* Task requirements
**a)** Summarize the message about D matrix types in two sentences.
**b)** Continue the message about D matrix types from the point where it stops.

───── Document passage ─────

Do we need Mat, Vec, TMmat, Diag, Sym and other matrix types?

Manu turkeyman at gmail.com
Wed Mar 14 05:40:42 UTC 2018


On 12 March 2018 at 20:37, 9il via Digitalmars-d
<digitalmars-d at puremagic.com> wrote:
> Hi All,
>
> The Dlang multidimensional range type, ndslice, is a struct composed a an
> iterator, lengths and possibly strides. It does not own memory and does not
> know anything about its content. ndslice is a faster and extended version of
> numpy.ndarray.
>
> After some work on commercial projects based on Lubeck[1] and ndslice I
> figure out what API and memory management is required to make Dlang super
> fast and  math friendly in the same time.
>
> The concept is the following:
> 1. All memory is managed by a global BetterC thread safe ARC allocator.
> Optionally the allocator can be overloaded.
> 2. User can take an internal ndslice to use mir.ndslice API internally in
> functions.
> 2. auto matrixB = matrixA; // increase ARC
> 3. auto matrixB = matrixA.dup; // allocates new matrix
> 4. matrix[i] returns a Vec and increase ARC, matrix[i, j] returns a content
> of the cell.

───── Study material ─────

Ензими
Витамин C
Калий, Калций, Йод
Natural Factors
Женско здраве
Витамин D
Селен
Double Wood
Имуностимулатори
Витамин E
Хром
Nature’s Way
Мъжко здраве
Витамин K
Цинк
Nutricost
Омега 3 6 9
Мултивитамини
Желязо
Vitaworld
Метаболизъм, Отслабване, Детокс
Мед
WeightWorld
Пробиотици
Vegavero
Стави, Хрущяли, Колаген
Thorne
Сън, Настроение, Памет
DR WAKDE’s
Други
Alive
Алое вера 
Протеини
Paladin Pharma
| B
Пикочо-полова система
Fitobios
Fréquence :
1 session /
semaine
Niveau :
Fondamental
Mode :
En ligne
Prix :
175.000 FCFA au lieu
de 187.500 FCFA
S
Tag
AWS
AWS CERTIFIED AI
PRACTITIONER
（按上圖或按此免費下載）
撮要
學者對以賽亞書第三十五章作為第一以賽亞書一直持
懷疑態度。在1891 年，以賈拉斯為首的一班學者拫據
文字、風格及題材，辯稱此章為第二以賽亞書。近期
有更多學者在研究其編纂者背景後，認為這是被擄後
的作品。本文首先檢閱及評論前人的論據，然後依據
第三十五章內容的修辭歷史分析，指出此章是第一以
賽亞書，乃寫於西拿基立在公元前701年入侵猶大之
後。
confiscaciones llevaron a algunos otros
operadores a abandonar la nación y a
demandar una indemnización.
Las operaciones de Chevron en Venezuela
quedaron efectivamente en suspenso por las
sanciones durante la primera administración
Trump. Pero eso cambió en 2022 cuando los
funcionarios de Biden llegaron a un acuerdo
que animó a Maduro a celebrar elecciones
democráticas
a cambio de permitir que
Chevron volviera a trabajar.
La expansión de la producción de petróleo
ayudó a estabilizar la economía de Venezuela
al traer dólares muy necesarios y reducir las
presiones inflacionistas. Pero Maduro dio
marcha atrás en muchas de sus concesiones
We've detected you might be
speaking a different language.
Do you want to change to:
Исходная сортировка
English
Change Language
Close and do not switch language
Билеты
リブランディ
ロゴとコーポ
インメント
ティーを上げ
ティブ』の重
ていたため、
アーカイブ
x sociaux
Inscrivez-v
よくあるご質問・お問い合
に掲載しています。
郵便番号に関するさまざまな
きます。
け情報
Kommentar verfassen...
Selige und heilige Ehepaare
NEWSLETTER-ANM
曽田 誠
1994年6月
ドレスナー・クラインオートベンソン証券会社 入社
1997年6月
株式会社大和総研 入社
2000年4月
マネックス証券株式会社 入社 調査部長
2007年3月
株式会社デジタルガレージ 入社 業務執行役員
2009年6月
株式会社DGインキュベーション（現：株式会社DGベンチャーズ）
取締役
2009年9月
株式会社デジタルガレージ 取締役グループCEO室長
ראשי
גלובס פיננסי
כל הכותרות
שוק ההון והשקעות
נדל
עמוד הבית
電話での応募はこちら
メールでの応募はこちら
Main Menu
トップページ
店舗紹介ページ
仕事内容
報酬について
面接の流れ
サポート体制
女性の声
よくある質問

─────

* Answers below
**a)** In a March 2018 mailing-list message, a post by 9il is quoted describing ndslice, the Dlang multidimensional range type, as a struct made of an iterator, lengths and possibly strides that owns no memory and is a faster, extended version of numpy.ndarray. Drawing on commercial work with Lubeck and ndslice, 9il proposes a concept in which a global BetterC thread-safe ARC allocator, which can optionally be overloaded, manages all memory, copying a matrix increases ARC, .dup allocates a new matrix, and indexing with one index returns a Vec while indexing with two returns the stored content.

**b)**
> 5. Clever `=` expression based syntax. For example:
>
>    // performs CBLAS call of GEMM and does zero memory allocations
>    C = alpha * A * B + beta * C;
>
> `Mat` and other types will support any numeric types, PODlike structs, plus
> special overload for `bool` based on `bitwise` [2].
>
> I have a lot of work for next months, but looking for a good opportunity to
> make Mat happen.
>
> For contributing or co-financing:
> Ilya Yaroshenko at
> gmail com
>
> Best Regards,
> Ilya

I'd like to understand why implement a distinct vector type, rather
than just a Nx1/1xN matrix?
That kinds sounds like a hassle to me... although there is already
precedent for it, in that a scalar is distinct from a 1x1 matrix (or a
1-length vector).

I want to talk to you about how we interact with colours better...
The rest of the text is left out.